Ludlam conceded that some companies may not be able to disclose arrangements with foreign intelligence agencies under the terms of their respective agreements.

He saw Google's Transparency Report and a similar initiative by Facebook as potential models for disclosing data requests made by governments and agencies, though he noted that some recent transparency had only come after damaging leaks by whistleblower Edward Snowden that shamed large internet firms on their cooperation with surveillance schemes.

"If a whistleblower hadn't put his life at risk ... [some of] those disclosure statements wouldn't be made," Ludlam said.

"We wouldn't have a clue what is being done in our name."

Ludlam said it would not be possible to tackle the issue of data disclosure to governments alone.

"We're going to need to work with colleagues in the United States, Canada, the UK and NZ," he said.

"My concern is that this debate is a lot more advanced in the United States than it is here. There are tangible and actually quite powerful law reform proposals on the table from the Left and Right of the political spectrum [in the US], and yet in Australia the two old political parties are completely dormant pretending that nothing has happened."

Natsec FOI immunity to be narrowed

In a move likely to inflame relations with Australia's security agencies, the Greens will also push reforms that will cull exemptions for those agencies from Freedom of Information (FOI).

Ludlam described the last batch of FOI reforms that passed through the parliament as a "huge mistake".

"We put amendments up at the time to try to prevent the government from quarantining national security and intelligence agencies from the FOI regime," he said, noting that even the United States and Britain subjected their intelligence agencies to FOI regimes.

"There's absolutely no excuse why you shouldn't be able to lodge freedom of information requests for basic information about the running of the agency."

The Greens also plan to narrow the scope of public interest immunity grounds relating to national security, to stop them being used to block large numbers of FOI requests.

FOI requests can be blocked on public interest immunity grounds that include cabinet in-confidence, commercial in-confidence, national security, and legal privilege.

"I think in many cases they're abused but that's not really the question here," Ludlam said.

"We're not proposing that they be lifted. I'm proposing the way that national security immunity defences are argued have to be narrowed.

"At the moment we've got [the] Attorney-General and the Shadow Attorney-General waving their hands at us saying, 'National security' as though that excuses all these abuses that have occurred in the United States and elsewhere."

Read on for the remainder of the Greens' policy platform, and how the party plans to achieve its anti-surveillance goals.

Difficult road

Other aspects of the Greens anti-surveillance policy are:

  • Plans to make security agencies report the number of requests they make for "telecommunications information and intercepts", in the same way that law enforcement agencies are required to do.
  • Introduction of mandatory data breach notifications.
  • Changes to the way 'Five Eyes' countries — US, Canada, Australia, UK and NZ — store intelligence data on foreign nationals.

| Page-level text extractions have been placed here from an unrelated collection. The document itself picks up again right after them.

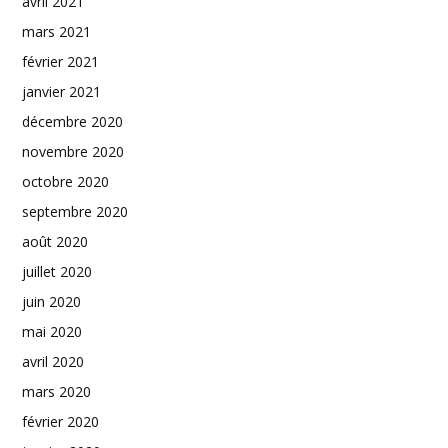
avril 2021
mars 2021
février 2021
janvier 2021
décembre 2020
novembre 2020
octobre 2020
septembre 2020
août 2020
juillet 2020
juin 2020
mai 2020
avril 2020
mars 2020
février 2020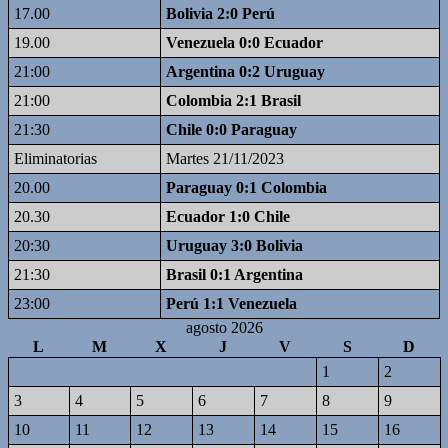
17.00
Bolivia 2:0 Perú
19.00
Venezuela 0:0 Ecuador
21:00
Argentina 0:2 Uruguay
21:00
Colombia 2:1 Brasil
21:30
Chile 0:0 Paraguay
Eliminatorias
Martes 21/11/2023
20.00
Paraguay 0:1 Colombia
20.30
Ecuador 1:0 Chile
20:30
Uruguay 3:0 Bolivia
21:30
Brasil 0:1 Argentina
23:00
Perú 1:1 Venezuela
agosto 2026
L
M
X
J
V
S
D
1
2
3
4
5
6
7
8
9
10
11
12
13
14
15
16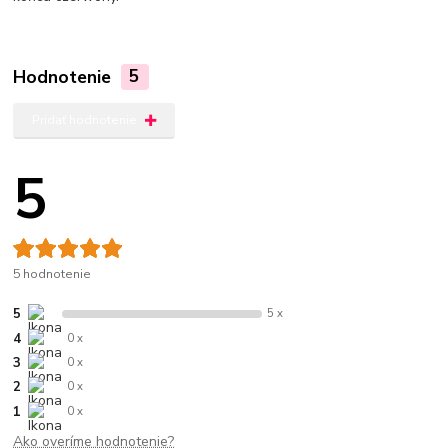
Hodnotenie
5
Pridať hodnotenie
5
5 hodnotenie
5
5 x
4
0 x
3
0 x
2
0 x
1
0 x
Ako overíme hodnotenie?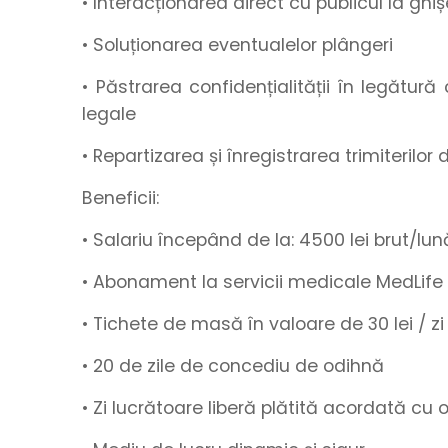
• Interacționarea direct cu publicul la ghișe
• Soluționarea eventualelor plângeri
• Păstrarea confidențialității în legătur
legale
• Repartizarea și înregistrarea trimiterilo
Beneficii:
• Salariu începând de la
:
4500
lei brut/lun
• Abonament la servicii medicale MedLife
• Tichete de masă
în valoare de
30 lei / zi
•
20 de zile de concediu de odihnă
• Zi lucrătoare liberă plătită acordată cu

Ludlam told iTnews while he did not expect the path to anti-surveillance and privacy reforms to be easy, it was still an area worth pursuing.

He called the five-pronged policy platform "stage two" of what he expected to be a "very long running international campaign not just by the Australian Greens but by civil society groups and other allies around the world."

Stage one was the introduction of a Bill that would institute judicial oversight for requests for telecommunications metadata. The Bill is currently under consideration in the Senate.

"I'm under no illusions that this is going to be a long campaign and that there are going to need to be more ideas put into the mix," Ludlam said.

"But this, we think, is a pretty solid place to start."